Data360 Analyze

 View Only
  • 1.  Join node optimisation

    Posted 07-04-2021 01:55

    Hi, 

    When a D3S join node is used, I can see that the join keys are sorted before being matched. Is there any other optimization done inside the Java class of the "New Join" node?

    Do you think that a custom Python module using the a Pandas library join or merge function would be quicker or slower for large datasets?

    Thanks

    Scott



  • 2.  RE: Join node optimisation

    Employee
    Posted 07-07-2021 04:26

    I can't really comment on the details of any optimizations as I don't know the internal working of the implementation of the Join node. However, the sort functionality is optional on the node and, if your data is already pre-sorted, you can disable the sorting on one or both input data sets. Pre-sorting can decrease the overall processing time for a data flow if the same data set is to be joined in multiple nodes.

    Reference using Pandas:

    I do not believe we have run any performance tests that benchmarked Pandas against the Join node. However the new Join node in Analyze is 3-4x faster than the original Join node used in the Lavastorm LAE product - so if you have imported a legacy .brg file into Analyze you may want to benchmark the original Join nodes in the data flow versus using the new Join nodes as you may get a similar performance improvement.

    The technology stack used by Pandas is different to the Join node (C++ vs. Java) so there will be some variance in performance and this may be dependent on the platform you are using too (Windows vs. Linux). For a 'large' data set you may have differences due to the use of in-memory dataframes in Pandas vs. the use of disk-based spill-over used by the Join node. 

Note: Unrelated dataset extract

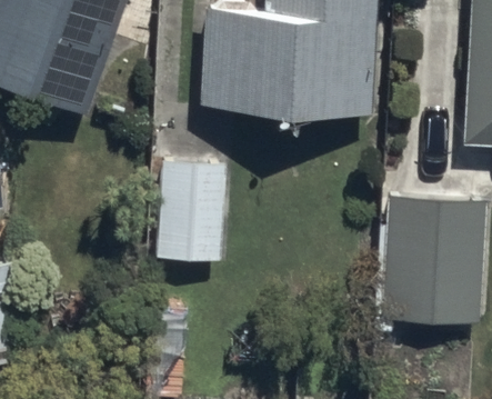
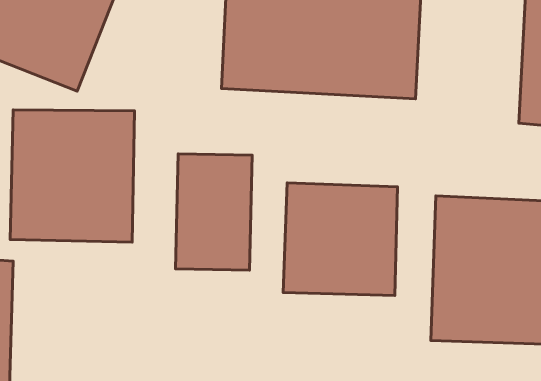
building: none -> [10,110,134,242]
building: none -> [283,183,397,296]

    If you use Pandas you will need to work out how to get both data sets into the environment of the node where you will be using the Pandas module. You may need to also modify the data type of fields to optimize the memory usage of Pandas. 

    A basic prerequisite to using the Pandas merge functions will be getting Pandas installed in the first place. It is not a trivial task to do this if you are using a Linux platform and you will probably need to get assistance from your IT team to install the Pandas package and it's prerequisite packages. The Pandas package can only be used by the Python node and is incompatible with the Transform node.

    Another issue with using Pandas is the resulting logic is not going to be as transparent as when using the Join node. This may also limit the long-term maintainability of the data flow as specialist technical skills will be required to understand the operation of the custom logic.